Task details: Where in the data below does the word "chính" appear? Copy each line that holds it.

Collected data
/---

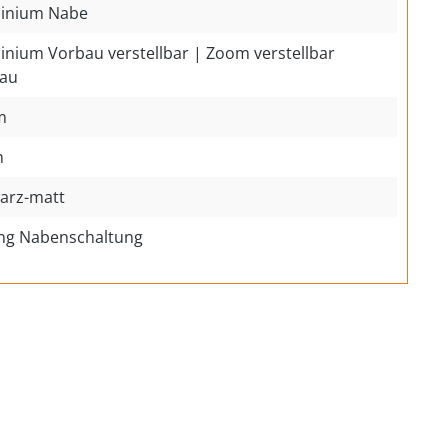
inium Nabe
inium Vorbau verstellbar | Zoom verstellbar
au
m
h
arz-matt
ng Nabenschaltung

\---
/---

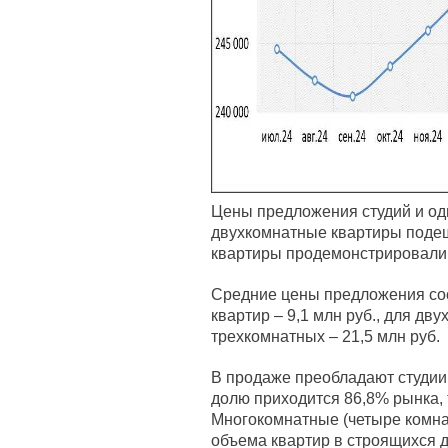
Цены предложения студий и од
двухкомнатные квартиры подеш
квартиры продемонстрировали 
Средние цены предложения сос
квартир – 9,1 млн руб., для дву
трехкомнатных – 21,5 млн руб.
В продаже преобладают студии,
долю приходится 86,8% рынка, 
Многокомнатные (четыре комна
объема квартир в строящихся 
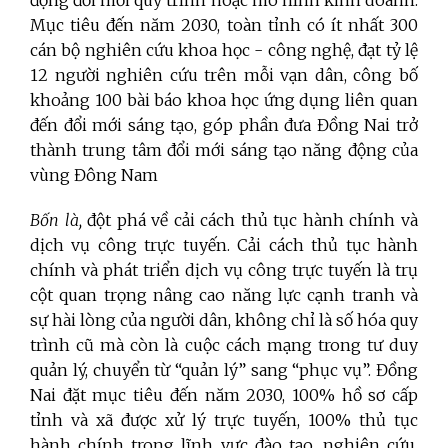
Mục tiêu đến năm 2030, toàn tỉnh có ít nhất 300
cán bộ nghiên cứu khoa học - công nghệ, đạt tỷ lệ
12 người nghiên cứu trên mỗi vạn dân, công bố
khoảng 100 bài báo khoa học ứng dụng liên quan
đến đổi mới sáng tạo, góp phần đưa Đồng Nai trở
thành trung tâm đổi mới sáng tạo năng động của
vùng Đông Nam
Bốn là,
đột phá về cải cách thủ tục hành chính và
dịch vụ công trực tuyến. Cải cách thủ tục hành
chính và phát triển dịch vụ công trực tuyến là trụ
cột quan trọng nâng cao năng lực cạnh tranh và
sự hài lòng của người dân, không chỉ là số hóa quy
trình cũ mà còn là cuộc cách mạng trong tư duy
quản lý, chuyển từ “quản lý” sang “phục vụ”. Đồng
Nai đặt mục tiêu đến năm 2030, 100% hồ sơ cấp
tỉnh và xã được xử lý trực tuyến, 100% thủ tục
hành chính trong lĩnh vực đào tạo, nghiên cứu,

\---

Result of the task:
đột phá về cải cách thủ tục hành chính và
chính và phát triển dịch vụ công trực tuyến là trụ
hành chính trong lĩnh vực đào tạo, nghiên cứu,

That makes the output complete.